## INDICACIÓN A
Reproduce íntegro y sin ningún cambio el fragmento seleccionado sobre el libro Hijos sin Hijos, que aparece más abajo.

## FRAGMENTO SELECCIONADO
--------------------------------

Leí hace 10 años Hijos sin Hijos, un libro de Enrique Vila Matas, uno de mis escritores de culto; en él, hace un recuento de historias de personas que fueron hijos de alguien (como todos los que no somos de probeta) y que decidieron no dar continuidad a la estirpe humana. Salvo que el libro es magnífico y perfectamente fundamentado en sus motivos, yo no podía creer que uno de mis ídolos no le diera a la tierra una extensión de su vida, me parecía terrible que alguien que haya hecho tan feliz a tanta gente no regara su simiente, dejando sus recuerdos personales en una, espero, aún lejana tumba. Ahora, a la luz que los años le quitan a los ojos pero que se lo dan a la sabiduría, comprendo que quizá EVM es feliz con Paula de Parma y puede escribir lo que escribe porque en su casa no hay otro que le robe el podio de niño infinito.

--------------------------------

## INDICACIÓN B
Identifica en el listado de abajo cada línea en la que figure la cadena "kern" y cópiala completa.

## MATERIAL PROPORCIONADO

--------------------------------

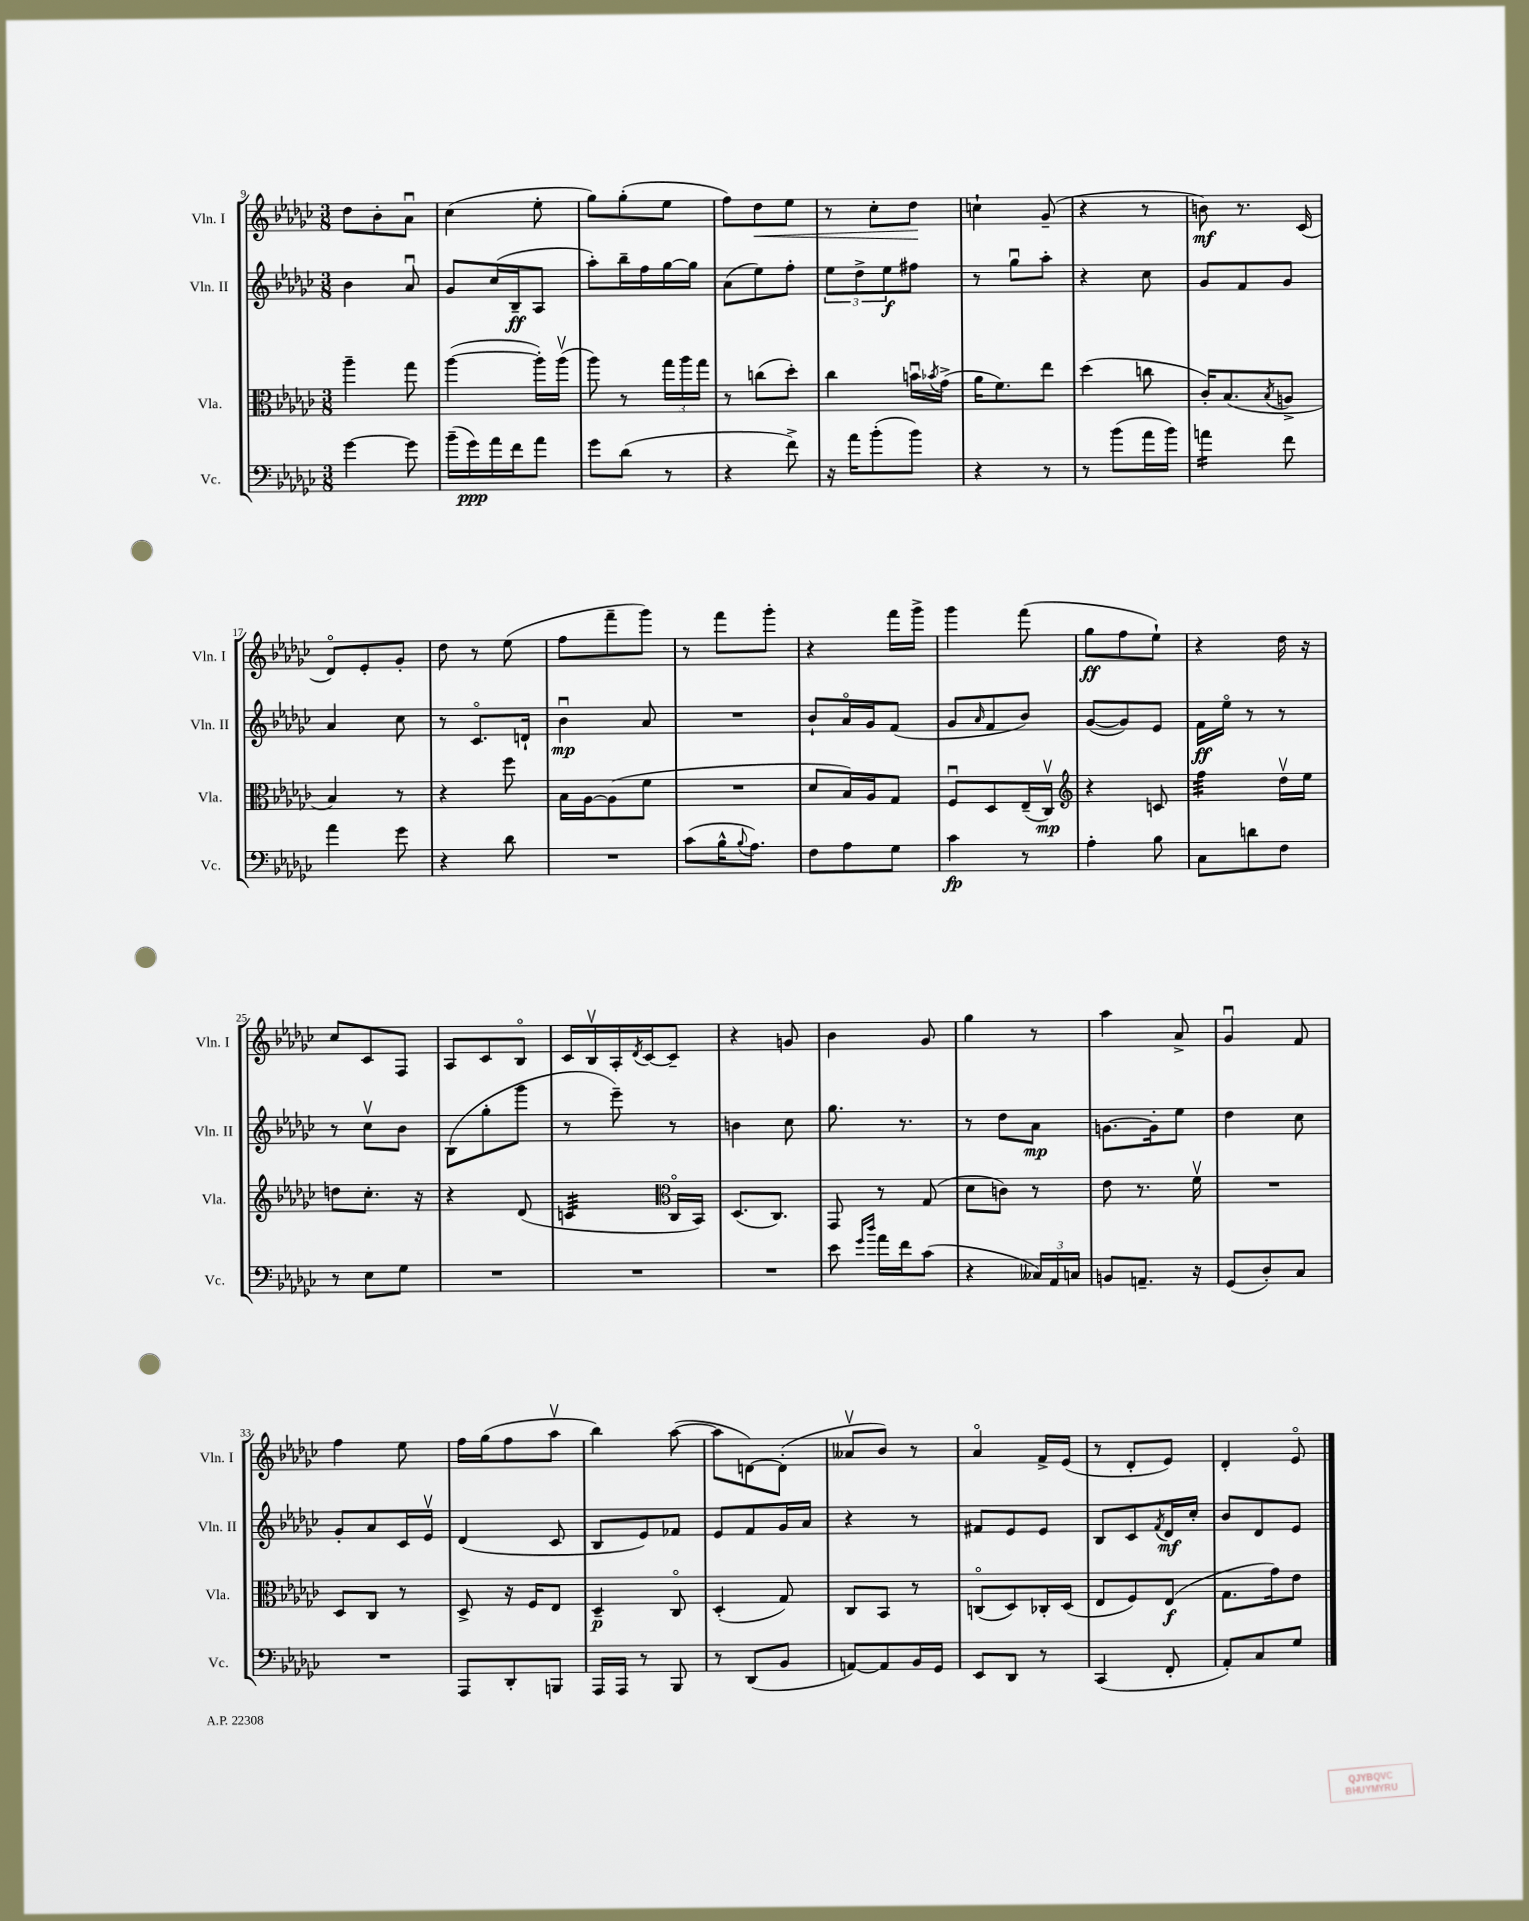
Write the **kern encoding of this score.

**kern	**dynam	**kern	**dynam	**kern	**dynam	**kern	**dynam
*part4	*part4	*part3	*part3	*part2	*part2	*part1	*part1
*staff4	*staff4	*staff3	*staff3	*staff2	*staff2	*staff1	*staff1
*I"Vc.	*	*I"Vla.	*	*I"Vln. II	*	*I"Vln. I	*
*I'Vc.	*	*I'Vla.	*	*I'Vln. II	*	*I'Vln. I	*
*clefF4	*	*clefC3	*	*clefG2	*	*clefG2	*
*k[b-e-a-d-g-c-]	*	*k[b-e-a-d-g-c-]	*	*k[b-e-a-d-g-c-]	*	*k[b-e-a-d-g-c-]	*
*M3/8	*	*M3/8	*	*M3/8	*	*M3/8	*
=9	=9	=9	=9	=9	=9	=9	=9
[4g-\	.	4aa-~\	.	4b-\	.	8dd-\L	.
.	.	.	.	.	.	8b-'\	.
8g-\]	.	8gg-\	.	8a-u/	.	8a-u\J	.
=10	=10	=10	=10	=10	=10	=10	=10
(16b-~\LL	.	([4aa-\	.	8g-/L	.	(4cc-\	.
16g-\)	ppp	.	.	.	.	.	.
16a-\	.	.	.	(16cc-/L	.	.	.
16f\J	.	.	.	16B-~/J	ff	.	.
8a-\J	.	16aa-'\LL])	.	8A-/J	.	8ee-'\	.
.	.	(16aa-v\JJ	.	.	.	.	.
=11	=11	=11	=11	=11	=11	=11	=11
8g-\L	.	8aa-\)	.	8aa-'\L)	.	8gg-\L)	.
(8d-\J	.	8r	.	16bb-~\L	.	(8gg-'\	.
.	.	.	.	16ff\	.	.	.
8r	.	24gg-\LL	.	[16gg-\	.	8ee-\J	.
.	.	24aa-\	.	.	.	.	.
.	.	.	.	16gg-\JJ]	.	.	.
.	.	24gg-\JJ	.	.	.	.	.
=12	=12	=12	=12	=12	=12	=12	=12
4r	.	8r	.	(8a-\L	.	8ff\L)	.
!	!	!	!	!	!	!	!LO:HP:b
.	.	(8ccn\L	.	8ee-\)	.	8dd-\	<
8f^\)	.	8dd-'\J)	.	8ff'\J	.	8ee-\J	.
=13	=13	=13	=13	=13	=13	=13	=13
16r	.	4cc-\	.	12ee-\L	.	8r	.
16a-\KL	.	.	.	.	.	.	.
.	.	.	.	12dd-^\	.	.	.
(8b-'\	.	.	.	.	.	8cc-'\L	.
.	.	.	.	12ee-\	f	.	.
8b-\J)	.	16bnu\LL	.	8ff#X\J	.	8dd-\J	.
.	.	8qb-X/	.	.	.	.	.
.	.	(16g-^\JJ	.	.	.	.	.
.	.	.	.	.	.	.	[
=14	=14	=14	=14	=14	=14	=14	=14
4r	.	16a-\KL	.	8r	.	4ccn`\	.
.	.	8.f\)	.	.	.	.	.
.	.	.	.	8gg-u\L	.	.	.
8r	.	8ee-\J	.	8aa-'\J	.	(8g-~/	.
=15	=15	=15	=15	=15	=15	=15	=15
8r	.	(4dd-\	.	4r	.	4r	.
(8b-\L	.	.	.	.	.	.	.
16a-\L	.	8ccn\	.	8cc-\	.	8r	.
16b-\JJ)	.	.	.	.	.	.	.
=16	=16	=16	=16	=16	=16	=16	=16
*tremolo	*	*	*	*	*	*	*
16an\LL	.	16c-'/KL)	.	8g-/L	.	8bn\)	mf
16an\	.	(8.B-/	.	.	.	.	.
16an\	.	.	.	8f/	.	8.r	.
16an\JJ	.	.	.	.	.	.	.
*Xtremolo	*	*	*	*	*	*	*
.	.	8qB-/	.	.	.	.	.
8f\	.	8An^/J	.	8g-/J	.	.	.
.	.	.	.	.	.	(16c-/	.
!!LO:LB:g=z
=17	=17	=17	=17	=17	=17	=17	=17
4a-\	.	4B-/)	.	4a-/	.	8d-/L)	.
.	.	.	.	.	.	8e-'/	.
8g-\	.	8r	.	8cc-\	.	8g-'/J	.
=18	=18	=18	=18	=18	=18	=18	=18
4r	.	4r	.	8r	.	8dd-\	.
.	.	.	.	8.c-/L	.	8r	.
8d-\	.	8ff\	.	.	.	(8ee-\	.
.	.	.	.	16dn`/Jk	.	.	.
=19	=19	=19	=19	=19	=19	=19	=19
4.r	.	16B-\LL	.	4b-u\	mp	8ff\L	.
.	.	[16A-\J	.	.	.	.	.
.	.	(8A-\]	.	.	.	8fff~\	.
.	.	8f\J	.	8a-/	.	8ggg-\J)	.
=20	=20	=20	=20	=20	=20	=20	=20
(8c-\L	.	4.r	.	4.r	.	8r	.
16B-^^\K	.	.	.	.	.	8fff\L	.
8qqB-/	.	.	.	.	.	.	.
8.A-\J)	.	.	.	.	.	.	.
.	.	.	.	.	.	8ggg-'\J	.
=21	=21	=21	=21	=21	=21	=21	=21
8F\L	.	8d-/L	.	8b-`/L	.	4r	.
8A-\	.	16B-/L)	.	16a-/L	.	.	.
.	.	16A-/J	.	16g-/J	.	.	.
8G-\J	.	8G-/J	.	(8f/J	.	16fff\LL	.
.	.	.	.	.	.	16ggg-^\JJ	.
=22	=22	=22	=22	=22	=22	=22	=22
4c-\	fp	8Fu/L	.	8g-/L	.	4ggg-\	.
.	.	.	.	16qqa-/	.	.	.
.	.	8D-/	.	8f/	.	.	.
8r	.	(16E-~/L	.	8b-/J)	.	(8fff\	.
.	.	16C-v/JJ)	mp	.	.	.	.
=23	=23	=23	=23	=23	=23	=23	=23
*	*	*clefG2	*	*	*	*	*
4A-'\	.	4r	.	([8g-/L	.	8gg-\L	ff
.	.	.	.	8g-/])	.	8ff\	.
8B-\	.	8cn/	.	8e-/J	.	8ee-`\J)	.
=24	=24	=24	=24	=24	=24	=24	=24
*	*	*tremolo	*	*	*	*	*
8C-\L	.	32ff\LLL	.	16f\LL	ff	4r	.
.	.	32ff\	.	.	.	.	.
.	.	32ff\	.	16ee-\JJ	.	.	.
.	.	32ff\	.	.	.	.	.
8dn\	.	32ff\	.	8r	.	.	.
.	.	32ff\	.	.	.	.	.
.	.	32ff\	.	.	.	.	.
.	.	32ff\JJJ	.	.	.	.	.
*	*	*Xtremolo	*	*	*	*	*
8F\J	.	16dd-v\LL	.	8r	.	16dd-\	.
.	.	16ee-\JJ	.	.	.	16r	.
!!LO:LB:g=z
=25	=25	=25	=25	=25	=25	=25	=25
8r	.	8ddn\L	.	8r	.	8cc-/L	.
8E-\L	.	8.cc-'\J	.	8cc-v\L	.	8c-/	.
8G-\J	.	.	.	8b-\J	.	8F/J	.
.	.	16r	.	.	.	.	.
=26	=26	=26	=26	=26	=26	=26	=26
4.r	.	4r	.	(8B-\L	.	8A-/L	.
.	.	.	.	8gg-'\	.	8c-/	.
.	.	(8d-/	.	8ggg-\J	.	8B-/J	.
=27	=27	=27	=27	=27	=27	=27	=27
*	*	*tremolo	*	*	*	*	*
4.r	.	32cn/LLL	.	8r	.	16c-/LL	.
.	.	32cn/	.	.	.	.	.
.	.	32cn/	.	.	.	16B-v/	.
.	.	32cn/	.	.	.	.	.
.	.	32cn/	.	8eee-~\)	.	16A-'/	.
.	.	32cn/	.	.	.	.	.
.	.	.	.	.	.	8qd-/	.
.	.	32cn/	.	.	.	[16c-/J	.
.	.	32cn/JJJ	.	.	.	.	.
*	*	*Xtremolo	*	*	*	*	*
*	*	*clefC3	*	*	*	*	*
.	.	16C-/LL	.	8r	.	8c-~/J]	.
.	.	16BB-/JJ)	.	.	.	.	.
=28	=28	=28	=28	=28	=28	=28	=28
4.r	.	(8.D-/L	.	4bn\	.	4r	.
.	.	8.C-/J)	.	.	.	.	.
.	.	.	.	8cc-\	.	8gn/	.
=29	=29	=29	=29	=29	=29	=29	=29
8e-\	.	8GG-/	.	8.gg-\	.	4b-\	.
16qqg-/LL	.	.	.	.	.	.	.
16qqdd-/JJ	.	.	.	.	.	.	.
16a-\LL	.	8r	.	.	.	.	.
16f\J	.	.	.	8.r	.	.	.
(8c-\J	.	(8G-/	.	.	.	8g-/	.
=30	=30	=30	=30	=30	=30	=30	=30
4r	.	8d-\L	.	8r	.	4gg-\	.
.	.	8cn\J)	.	8dd-\L	.	.	.
24C--X/LL)	.	8r	.	8a-\J	mp	8r	.
24AA-/	.	.	.	.	.	.	.
24Cn/JJ	.	.	.	.	.	.	.
=31	=31	=31	=31	=31	=31	=31	=31
8BBn/L	.	8e-\	.	[8.gn\L	.	4aa-\	.
8.AAn~/J	.	8.r	.	.	.	.	.
.	.	.	.	16g'\k]	.	.	.
.	.	.	.	8ee-\J	.	8a-^/	.
16r	.	16fv\	.	.	.	.	.
=32	=32	=32	=32	=32	=32	=32	=32
(8GG-/L	.	4.r	.	4dd-\	.	4g-u/	.
8D-'/)	.	.	.	.	.	.	.
8C-/J	.	.	.	8cc-\	.	8f/	.
!!LO:LB:g=z
=33	=33	=33	=33	=33	=33	=33	=33
4.r	.	8D-/L	.	8g-'/L	.	4ff\	.
.	.	8C-/J	.	8a-/	.	.	.
.	.	8r	.	16c-/L	.	8ee-\	.
.	.	.	.	16e-v/JJ	.	.	.
=34	=34	=34	=34	=34	=34	=34	=34
8AAA-/L	.	8D-^/	.	(4d-/	.	16ff\LL	.
.	.	.	.	.	.	(16gg-\J	.
8DD-'/	.	16r	.	.	.	8ff\	.
.	.	16F/KL	.	.	.	.	.
8BBBn/J	.	8E-/J	.	8c-/	.	8aa-v\J	.
=35	=35	=35	=35	=35	=35	=35	=35
16AAA-/LL	.	4D-~/	p	8B-/L	.	4bb-\)	.
16AAA-/JJ	.	.	.	.	.	.	.
8r	.	.	.	8e-/)	.	.	.
8BBB-/	.	8C-/	.	8f-X/J	.	([8aa-\	.
=36	=36	=36	=36	=36	=36	=36	=36
8r	.	(4D-'/	.	8e-/L	.	8aa-\L]	.
(8DD-/L	.	.	.	8f/	.	[8dn\)	.
8BB-/J	.	8G-/)	.	16g-/L	.	(8d'\J]	.
.	.	.	.	16a-/JJ	.	.	.
=37	=37	=37	=37	=37	=37	=37	=37
[8AAn/L)	.	8C-/L	.	4r	.	8a--Xv/L	.
8AA/]	.	8BB-/J	.	.	.	8b-/J)	.
16BB-/L	.	8r	.	8r	.	8r	.
16GG-/JJ	.	.	.	.	.	.	.
=38	=38	=38	=38	=38	=38	=38	=38
8EE-/L	.	(8Cn/L	.	8f#X/L	.	4a-/	.
8DD-/J	.	8D-/)	.	8e-/	.	.	.
8r	.	16C-X'/L	.	8e-/J	.	16f^/LL	.
.	.	(16D-/JJ	.	.	.	(16e-/JJ	.
=39	=39	=39	=39	=39	=39	=39	=39
(4CC-/	.	8E-/L	.	8B-/L	.	8r	.
.	.	8F/)	.	8c-/	.	8d-'/L	.
.	.	.	.	8qf/	.	.	.
8FF'/	.	(8E-/J	f	16d-/L	mf	8e-/J)	.
.	.	.	.	16cc-'/JJ	.	.	.
=40	=40	=40	=40	=40	=40	=40	=40
8AA-'/L)	.	8.G-\L	.	8b-/L	.	4d-'/	.
8C-/	.	.	.	8d-/	.	.	.
.	.	16g-\k)	.	.	.	.	.
8G-/J	.	8e-\J	.	8e-/J	.	8e-/	.
==	==	==	==	==	==	==	==
*-	*-	*-	*-	*-	*-	*-	*-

--------------------------------

## RESPUESTA CORRECTA A
Leí hace 10 años Hijos sin Hijos, un libro de Enrique Vila Matas, uno de mis escritores de culto; en él, hace un recuento de historias de personas que fueron hijos de alguien (como todos los que no somos de probeta) y que decidieron no dar continuidad a la estirpe humana. Salvo que el libro es magnífico y perfectamente fundamentado en sus motivos, yo no podía creer que uno de mis ídolos no le diera a la tierra una extensión de su vida, me parecía terrible que alguien que haya hecho tan feliz a tanta gente no regara su simiente, dejando sus recuerdos personales en una, espero, aún lejana tumba. Ahora, a la luz que los años le quitan a los ojos pero que se lo dan a la sabiduría, comprendo que quizá EVM es feliz con Paula de Parma y puede escribir lo que escribe porque en su casa no hay otro que le robe el podio de niño infinito.

## RESPUESTA CORRECTA B
Write the **kern encoding of this score.
**kern	**dynam	**kern	**dynam	**kern	**dynam	**kern	**dynam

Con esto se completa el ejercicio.